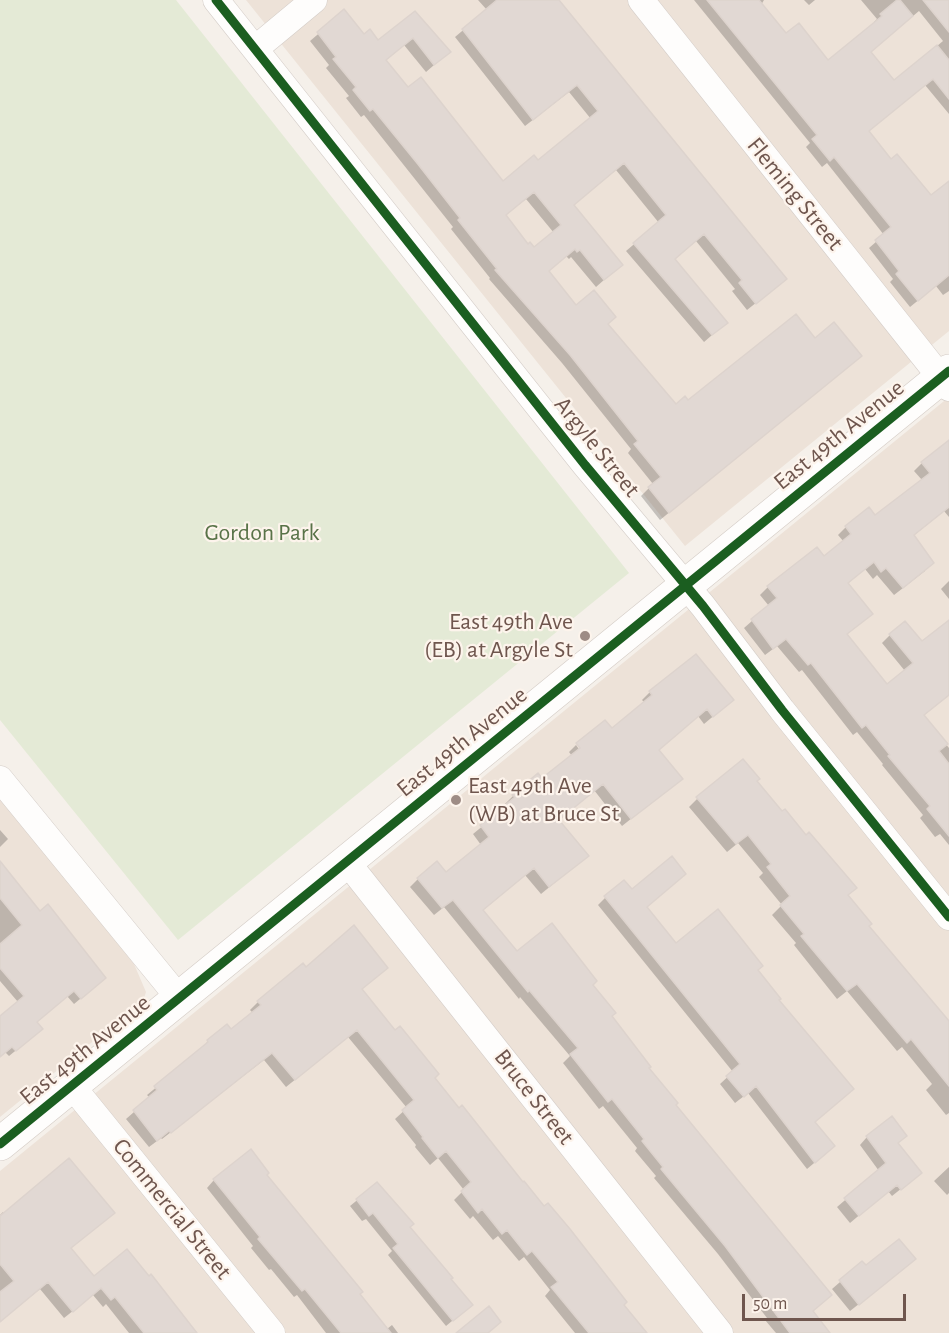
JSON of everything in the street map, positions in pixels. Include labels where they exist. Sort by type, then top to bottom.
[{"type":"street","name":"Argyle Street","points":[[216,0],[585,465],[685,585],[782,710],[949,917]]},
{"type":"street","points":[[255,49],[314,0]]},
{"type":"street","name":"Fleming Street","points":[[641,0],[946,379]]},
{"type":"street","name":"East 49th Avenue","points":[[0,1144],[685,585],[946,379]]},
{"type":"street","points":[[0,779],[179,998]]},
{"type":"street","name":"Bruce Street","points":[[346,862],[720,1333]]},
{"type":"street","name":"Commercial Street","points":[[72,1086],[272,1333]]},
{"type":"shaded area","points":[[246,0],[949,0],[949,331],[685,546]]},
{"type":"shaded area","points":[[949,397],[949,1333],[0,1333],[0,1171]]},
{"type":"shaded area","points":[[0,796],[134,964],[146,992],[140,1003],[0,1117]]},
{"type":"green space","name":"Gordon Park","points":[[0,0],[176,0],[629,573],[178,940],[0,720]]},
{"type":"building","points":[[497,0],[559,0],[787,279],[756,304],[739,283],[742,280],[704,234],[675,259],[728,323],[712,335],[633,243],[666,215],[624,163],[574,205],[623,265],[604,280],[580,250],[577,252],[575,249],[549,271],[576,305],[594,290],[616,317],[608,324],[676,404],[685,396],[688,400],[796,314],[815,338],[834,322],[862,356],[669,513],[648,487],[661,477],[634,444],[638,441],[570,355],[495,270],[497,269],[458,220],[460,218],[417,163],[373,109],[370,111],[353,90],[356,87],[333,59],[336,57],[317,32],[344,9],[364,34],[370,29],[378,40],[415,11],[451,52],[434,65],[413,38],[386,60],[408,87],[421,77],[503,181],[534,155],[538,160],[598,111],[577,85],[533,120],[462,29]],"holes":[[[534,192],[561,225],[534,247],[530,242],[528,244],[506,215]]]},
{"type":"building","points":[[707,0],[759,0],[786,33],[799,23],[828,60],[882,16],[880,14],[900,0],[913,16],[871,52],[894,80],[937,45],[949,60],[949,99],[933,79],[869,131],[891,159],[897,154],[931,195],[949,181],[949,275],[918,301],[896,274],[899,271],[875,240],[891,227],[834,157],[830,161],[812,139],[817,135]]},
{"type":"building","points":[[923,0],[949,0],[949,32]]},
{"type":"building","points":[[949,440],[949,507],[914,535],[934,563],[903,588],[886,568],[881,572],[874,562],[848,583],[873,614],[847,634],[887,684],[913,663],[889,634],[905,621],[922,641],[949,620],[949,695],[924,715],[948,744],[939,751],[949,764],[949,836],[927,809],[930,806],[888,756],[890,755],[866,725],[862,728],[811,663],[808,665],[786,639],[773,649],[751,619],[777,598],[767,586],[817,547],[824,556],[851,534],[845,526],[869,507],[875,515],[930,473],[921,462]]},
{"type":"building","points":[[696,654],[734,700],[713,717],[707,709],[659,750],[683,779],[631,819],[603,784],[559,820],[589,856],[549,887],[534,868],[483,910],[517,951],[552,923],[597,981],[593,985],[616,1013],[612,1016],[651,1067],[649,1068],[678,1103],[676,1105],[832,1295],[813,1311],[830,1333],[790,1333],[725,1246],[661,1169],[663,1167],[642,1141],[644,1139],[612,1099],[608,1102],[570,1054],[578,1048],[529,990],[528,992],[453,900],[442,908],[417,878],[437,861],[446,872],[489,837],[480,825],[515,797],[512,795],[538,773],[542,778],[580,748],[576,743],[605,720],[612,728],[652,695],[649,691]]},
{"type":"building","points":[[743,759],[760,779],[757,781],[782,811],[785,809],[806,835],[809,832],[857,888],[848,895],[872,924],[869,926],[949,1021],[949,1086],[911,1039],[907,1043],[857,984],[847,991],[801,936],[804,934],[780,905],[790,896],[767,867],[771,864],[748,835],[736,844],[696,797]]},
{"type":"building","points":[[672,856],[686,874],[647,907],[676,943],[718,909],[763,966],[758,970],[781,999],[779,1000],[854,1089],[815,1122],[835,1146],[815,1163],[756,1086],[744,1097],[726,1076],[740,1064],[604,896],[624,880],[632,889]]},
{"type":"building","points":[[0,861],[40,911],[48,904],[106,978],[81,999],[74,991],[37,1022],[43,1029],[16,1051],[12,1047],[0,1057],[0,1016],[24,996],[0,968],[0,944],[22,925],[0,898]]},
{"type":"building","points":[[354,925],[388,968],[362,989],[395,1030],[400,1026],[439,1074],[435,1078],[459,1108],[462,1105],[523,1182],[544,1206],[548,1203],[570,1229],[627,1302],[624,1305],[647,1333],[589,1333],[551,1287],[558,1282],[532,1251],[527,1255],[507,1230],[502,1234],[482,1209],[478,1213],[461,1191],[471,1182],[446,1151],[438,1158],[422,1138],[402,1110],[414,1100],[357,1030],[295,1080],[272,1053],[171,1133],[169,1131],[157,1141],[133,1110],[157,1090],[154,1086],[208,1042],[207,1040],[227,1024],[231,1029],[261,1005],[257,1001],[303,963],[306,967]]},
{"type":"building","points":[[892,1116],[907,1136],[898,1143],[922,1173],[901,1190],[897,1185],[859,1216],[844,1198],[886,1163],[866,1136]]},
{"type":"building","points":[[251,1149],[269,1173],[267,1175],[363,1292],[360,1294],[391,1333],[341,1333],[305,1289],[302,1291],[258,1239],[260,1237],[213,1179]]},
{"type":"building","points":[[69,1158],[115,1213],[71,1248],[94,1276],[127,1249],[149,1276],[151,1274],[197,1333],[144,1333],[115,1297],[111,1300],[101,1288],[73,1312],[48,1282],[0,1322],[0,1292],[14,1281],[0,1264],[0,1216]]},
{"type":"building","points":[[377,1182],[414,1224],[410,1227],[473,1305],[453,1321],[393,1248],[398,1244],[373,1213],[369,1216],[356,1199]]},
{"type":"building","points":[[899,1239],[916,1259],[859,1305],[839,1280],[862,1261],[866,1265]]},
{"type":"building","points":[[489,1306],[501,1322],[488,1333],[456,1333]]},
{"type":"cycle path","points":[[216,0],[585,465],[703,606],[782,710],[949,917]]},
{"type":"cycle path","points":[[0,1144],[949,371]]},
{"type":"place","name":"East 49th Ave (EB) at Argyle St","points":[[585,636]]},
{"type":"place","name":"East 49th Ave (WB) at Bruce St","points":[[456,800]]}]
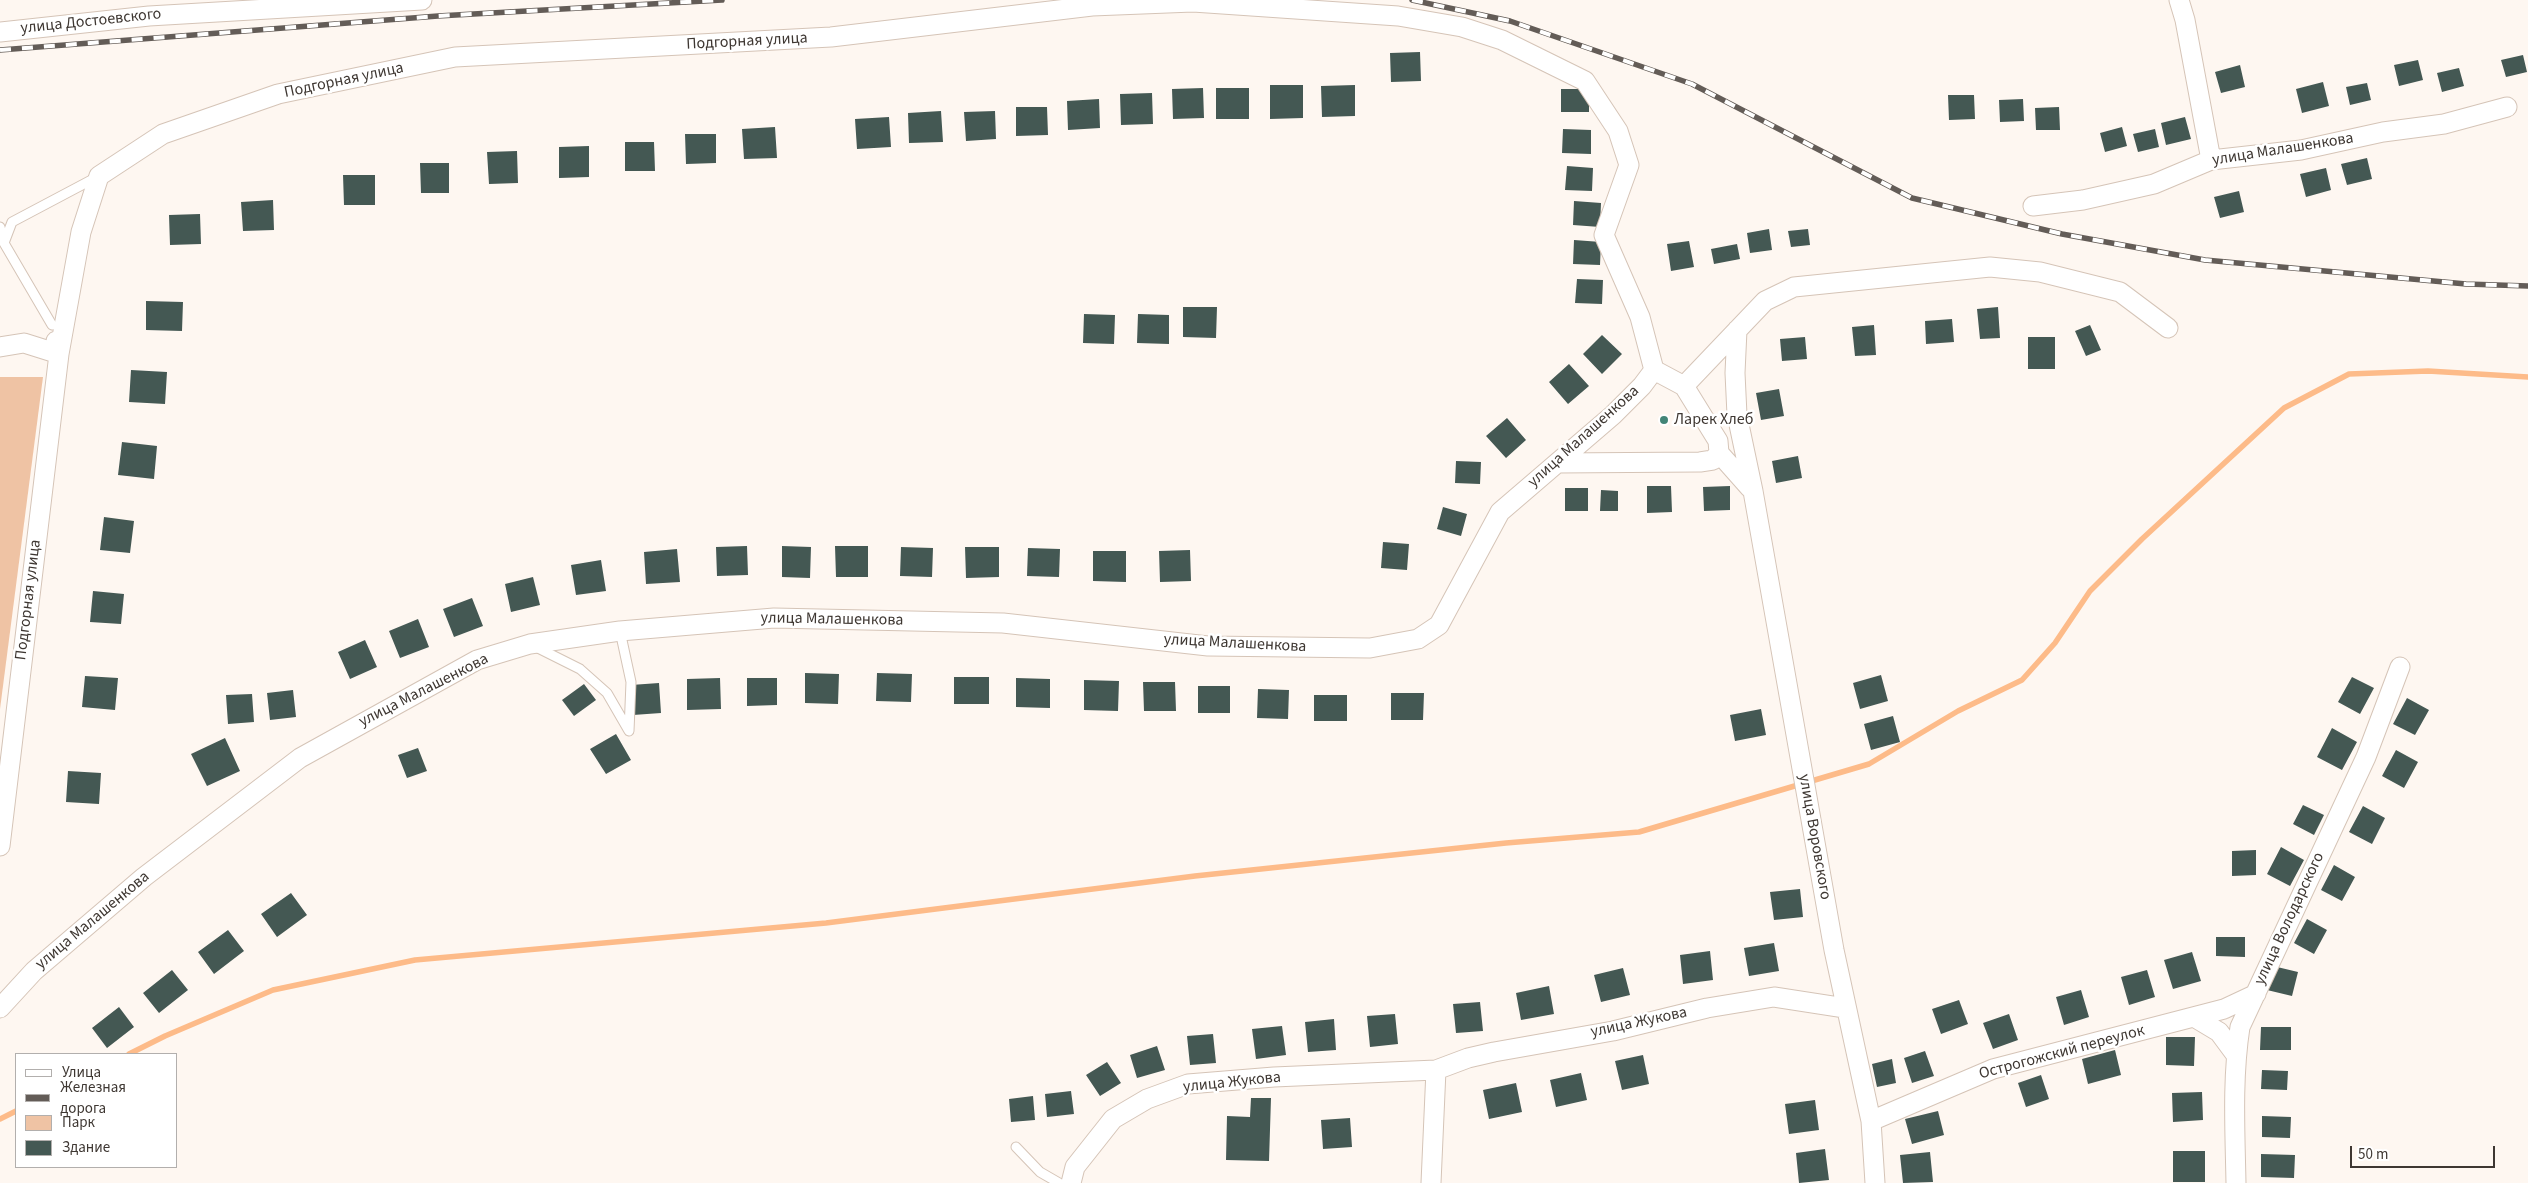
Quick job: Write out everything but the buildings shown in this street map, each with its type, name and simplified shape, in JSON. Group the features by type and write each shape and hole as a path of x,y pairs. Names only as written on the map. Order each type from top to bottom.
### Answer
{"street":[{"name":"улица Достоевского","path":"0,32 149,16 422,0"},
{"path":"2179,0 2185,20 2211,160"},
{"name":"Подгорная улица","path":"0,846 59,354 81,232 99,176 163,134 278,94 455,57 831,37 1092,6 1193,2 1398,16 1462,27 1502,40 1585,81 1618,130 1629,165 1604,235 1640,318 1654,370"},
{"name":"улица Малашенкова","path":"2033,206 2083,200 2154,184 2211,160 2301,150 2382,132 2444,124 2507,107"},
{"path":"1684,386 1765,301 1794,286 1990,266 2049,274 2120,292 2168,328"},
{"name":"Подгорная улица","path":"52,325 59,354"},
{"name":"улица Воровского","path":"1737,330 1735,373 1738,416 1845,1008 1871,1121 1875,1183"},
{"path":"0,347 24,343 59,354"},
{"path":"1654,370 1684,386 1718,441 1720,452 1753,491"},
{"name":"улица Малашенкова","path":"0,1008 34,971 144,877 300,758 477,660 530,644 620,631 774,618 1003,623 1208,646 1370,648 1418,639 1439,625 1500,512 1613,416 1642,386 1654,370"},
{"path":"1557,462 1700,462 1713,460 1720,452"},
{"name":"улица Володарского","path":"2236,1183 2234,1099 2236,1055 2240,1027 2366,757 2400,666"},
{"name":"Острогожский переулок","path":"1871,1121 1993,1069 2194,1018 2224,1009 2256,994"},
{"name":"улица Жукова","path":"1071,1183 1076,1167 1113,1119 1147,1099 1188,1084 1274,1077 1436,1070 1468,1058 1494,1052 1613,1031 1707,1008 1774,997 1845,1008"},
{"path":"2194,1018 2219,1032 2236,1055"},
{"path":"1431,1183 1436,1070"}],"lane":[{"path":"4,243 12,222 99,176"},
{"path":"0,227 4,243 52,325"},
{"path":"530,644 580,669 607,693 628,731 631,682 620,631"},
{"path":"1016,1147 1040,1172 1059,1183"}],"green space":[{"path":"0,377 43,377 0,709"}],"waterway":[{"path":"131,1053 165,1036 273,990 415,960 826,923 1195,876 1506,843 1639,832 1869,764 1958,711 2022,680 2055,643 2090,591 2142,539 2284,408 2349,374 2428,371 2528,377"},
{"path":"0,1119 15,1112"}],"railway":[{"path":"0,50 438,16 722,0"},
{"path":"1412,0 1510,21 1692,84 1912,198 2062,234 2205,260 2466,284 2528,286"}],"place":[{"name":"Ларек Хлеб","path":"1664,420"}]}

(Exercise)
Every line in the data above that includes the word "Малашенкова" should be copied.

(Reply to the task)
{"name":"улица Малашенкова","path":"2033,206 2083,200 2154,184 2211,160 2301,150 2382,132 2444,124 2507,107"},
{"name":"улица Малашенкова","path":"0,1008 34,971 144,877 300,758 477,660 530,644 620,631 774,618 1003,623 1208,646 1370,648 1418,639 1439,625 1500,512 1613,416 1642,386 1654,370"},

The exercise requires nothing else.